The findings include:
- Low income is a strong predictor of low educational performance
- White children in poverty have on average lower educational achievement and are more likely to continue to under-achieve. Boys are more likely to have low results than girls, especially those of Bangladeshi, Pakistani and black African origin.
- Many children and young people who become disaffected with school develop strong resentments about mistreatment (such as perceived racial discrimination).
The study concludes:
'...the relationship between poverty and low achievement at school is part of a wider cycle in which family disadvantage is passed on from one generation to the next. Closing the opportunity gap in education is an important part of combating long-term causes of disadvantage. Yet it cannot be seen in isolation from other features of disadvantage. Some of these need to be brought into an analysis of why it is that children in poverty have worse chances at school.'
The eight projects in the Education and Poverty programme
- A child's-eye view of social difference
This participatory study explores children's views of social difference, with children guiding the research focus themselves.

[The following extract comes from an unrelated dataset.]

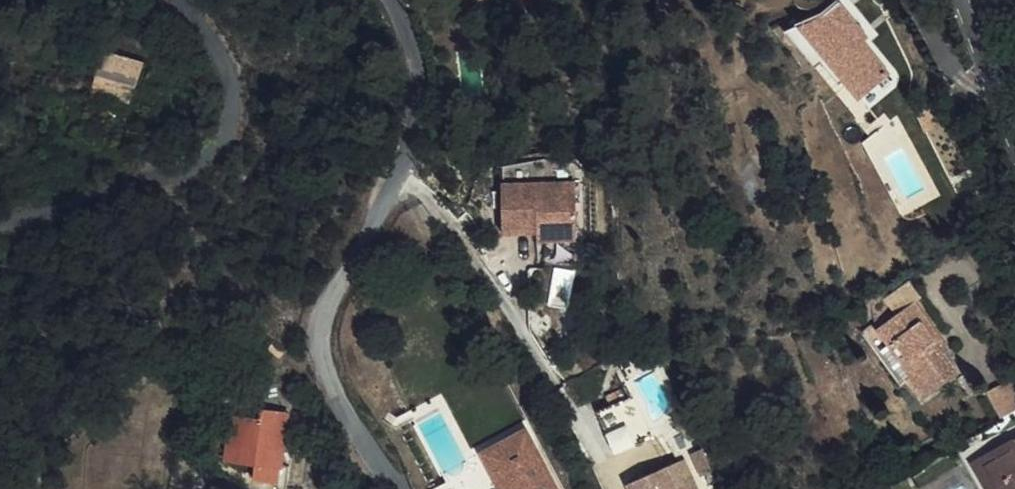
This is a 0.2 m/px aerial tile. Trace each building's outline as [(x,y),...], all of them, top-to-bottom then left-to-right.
[(830,31),(792,48),(819,83),(824,79),(830,75),(848,99),(862,116),(872,108),(891,93),(860,53),(865,49),(843,20),(830,31)] [(142,108),(151,78),(112,68),(102,97),(142,108)] [(830,75),(824,79),(843,103),(848,99),(830,75)] [(139,119),(142,108),(102,97),(100,107),(139,119)] [(872,108),(862,116),(871,128),(881,121),(872,108)] [(587,199),(513,199),(513,250),(546,250),(586,250),(587,199)] [(884,334),(879,328),(869,338),(909,387),(914,384),(930,403),(962,377),(940,347),(949,339),(920,305),(884,334)] [(1014,407),(1014,379),(1012,374),(990,387),(1005,412),(1014,407)] [(242,461),(273,463),(273,475),(300,475),(301,465),(301,411),(274,411),(274,422),(243,422),(242,461)] [(539,435),(472,468),(476,475),(472,477),(472,478),(472,480),(472,481),(472,483),(471,485),(470,486),(468,487),(467,488),(465,488),(464,488),(463,488),(566,488),(539,435)] [(988,461),(1001,484),(1014,475),(1014,445),(988,461)] [(677,484),(679,488),(702,488),(696,477),(677,484)]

- A review of research on the links between education and poverty
This study provides a framework of research literature to aid examination of the links between poverty and educational attainment in the UK.
- Children researching links between poverty and literacy
This study examines education and poverty from children's own perspective, focusing on reading and writing proficiency as a potential route out of poverty.
- Educational relationships outside school
This study examines the role of educational relationships in out-of-school activities and their impact on young people's learning.
- Mapping the alternatives to permanent exclusion
This study investigates the programmes provided for young people permanently excluded, or at risk of permanent exclusion from school.
- School exclusions: Learning partnerships outside mainstream education
This study describes how mentors and teachers work with students who have been permanently excluded from school, taking into account poverty and multiple disadvantage.
- The impact of poverty on young children's experience of school
This study examines the extent to which poverty impacts on younger children's experience of school, focusing on life in primary schools in Northern Ireland.
- Tackling low educational achievement
This study on low educational achievement surveyed existing research and analysed national data for England. This research aims to understand the large number of factors associated with low achievement.